1. Decide on the file area where all source and copies are to be stored. The size must be several times the sum of all external sources.
#. Write a *repofile* to configure the repository system, defining all external sources
#. Define *rootdir*  in the *config* file
#. Initialize and seed the repositories: **repoadmin.sh init**
#. Check that *repo*,  *snapshot*, *test* and *repo* directories exists and that the *snapshot* directory contains a timestamped copy.
#. Set up the test configuration by creating a *repofile.test* (see example file for syntax) pointing to the snapshot repos
#. Set up the initial test environment: **repoadmin.sh setup_test**
#. The *test* directory should now contain symbolic links for each repo in the configuration
#. Set up the production configuration by creating a *repofile.prod* (see example file for syntax) pointing to the snapshot repos (remember the same lines must exist in the test configuration!)
#. Set up the initial production environment: **repoadmin.sh setup_prod**
#. The *prod* directory should now contain symbolic links for each repo in the configuration

After this one might run **repoadmin.sh snapshot** to create a new snapshot to get some more alternatives to experiment with. This will not consume much storage space as it will hardlink to previous snapshot. If there is a need to start from scratch just recursively delete the top level directory.

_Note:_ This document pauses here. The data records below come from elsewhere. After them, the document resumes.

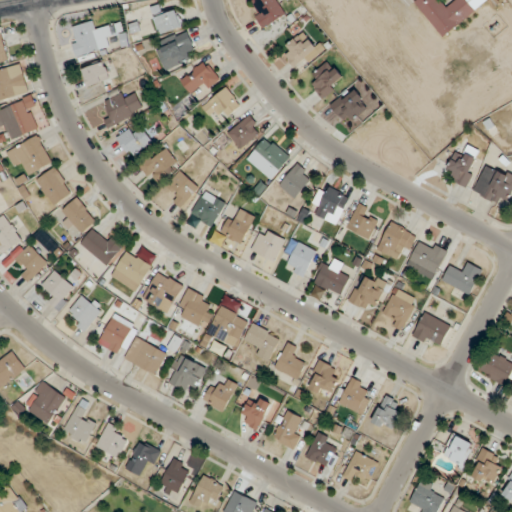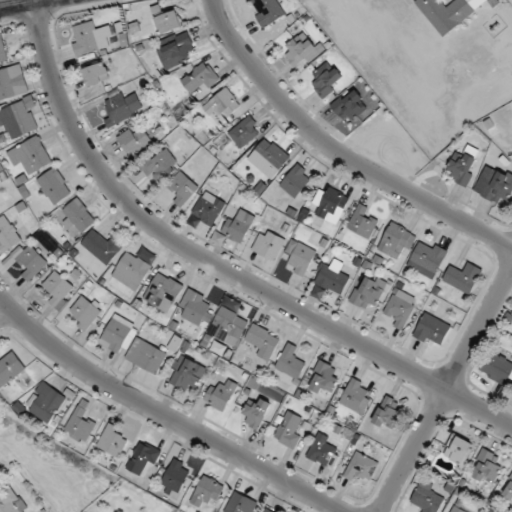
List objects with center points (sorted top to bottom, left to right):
building: (267, 11)
building: (449, 13)
building: (449, 13)
building: (167, 20)
building: (91, 38)
building: (3, 48)
building: (304, 49)
building: (175, 50)
building: (100, 73)
building: (200, 79)
building: (327, 80)
building: (13, 83)
building: (223, 103)
building: (351, 103)
building: (123, 109)
building: (18, 120)
building: (245, 132)
building: (135, 140)
road: (337, 151)
building: (272, 154)
building: (30, 156)
building: (160, 162)
building: (465, 166)
building: (296, 181)
building: (55, 186)
building: (495, 186)
building: (183, 188)
building: (331, 205)
building: (209, 208)
building: (80, 216)
building: (365, 222)
building: (238, 227)
building: (8, 235)
building: (397, 241)
building: (269, 245)
building: (101, 246)
building: (302, 259)
building: (428, 259)
building: (30, 260)
road: (215, 264)
building: (132, 270)
building: (463, 277)
building: (333, 278)
building: (59, 290)
building: (370, 292)
building: (163, 293)
building: (401, 308)
building: (197, 309)
road: (4, 311)
building: (85, 312)
building: (229, 327)
building: (433, 331)
building: (116, 334)
building: (263, 341)
building: (147, 356)
building: (291, 363)
building: (10, 369)
building: (189, 375)
building: (324, 378)
road: (444, 388)
building: (221, 395)
building: (356, 397)
building: (46, 403)
building: (388, 412)
building: (257, 414)
road: (164, 415)
building: (81, 424)
building: (291, 430)
building: (113, 441)
building: (322, 451)
building: (459, 451)
building: (143, 458)
building: (488, 466)
building: (360, 468)
building: (176, 476)
building: (208, 492)
building: (427, 497)
building: (10, 500)
building: (241, 504)
building: (457, 509)
building: (266, 510)
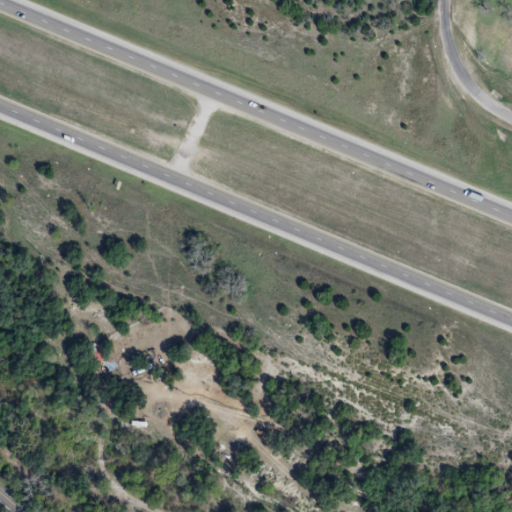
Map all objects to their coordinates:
road: (460, 69)
road: (256, 106)
road: (255, 214)
building: (76, 350)
building: (102, 356)
road: (12, 501)
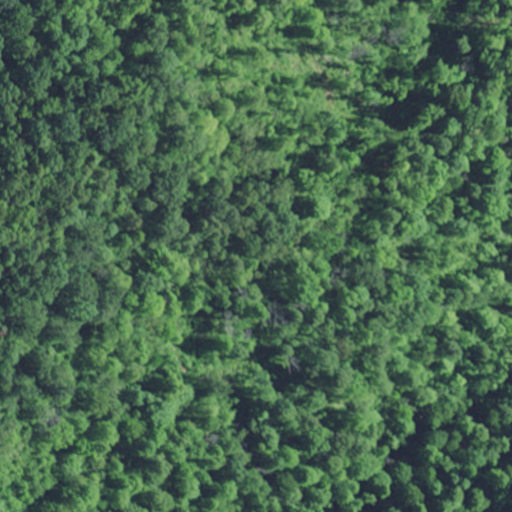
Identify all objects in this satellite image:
road: (243, 279)
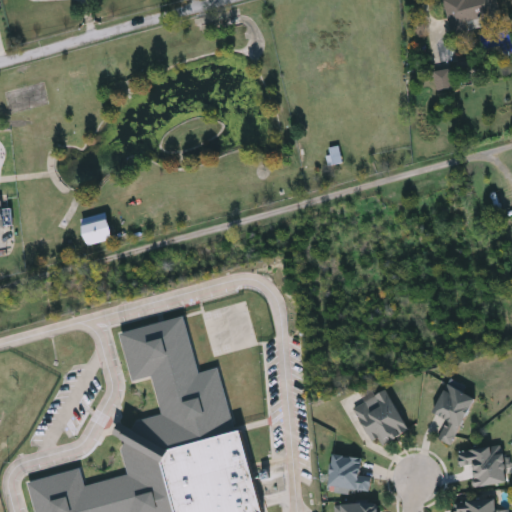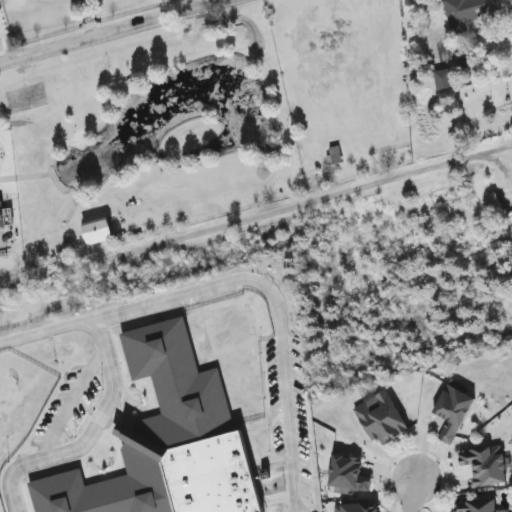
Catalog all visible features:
building: (469, 12)
building: (469, 13)
road: (89, 18)
road: (113, 31)
building: (442, 78)
building: (444, 78)
building: (333, 154)
road: (485, 158)
building: (2, 214)
building: (1, 215)
road: (241, 221)
building: (97, 228)
building: (98, 228)
road: (245, 280)
road: (73, 404)
building: (453, 410)
building: (454, 411)
building: (381, 416)
building: (382, 417)
road: (91, 438)
building: (168, 439)
building: (166, 440)
building: (485, 463)
building: (487, 464)
building: (348, 471)
building: (349, 475)
road: (414, 492)
building: (476, 505)
building: (478, 506)
building: (357, 507)
building: (358, 507)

When everything is configured and tested, set up cron jobs to run the *sync* and/or *snapshot* commands regurarly. One might also consider running the cleanup script every day/night to remove old and unused snapshots automatically.

Lastly set up something to serve the test and prod areas, typically this would be via a web service, which should be a simple task. But that is beyond this project and left for the user.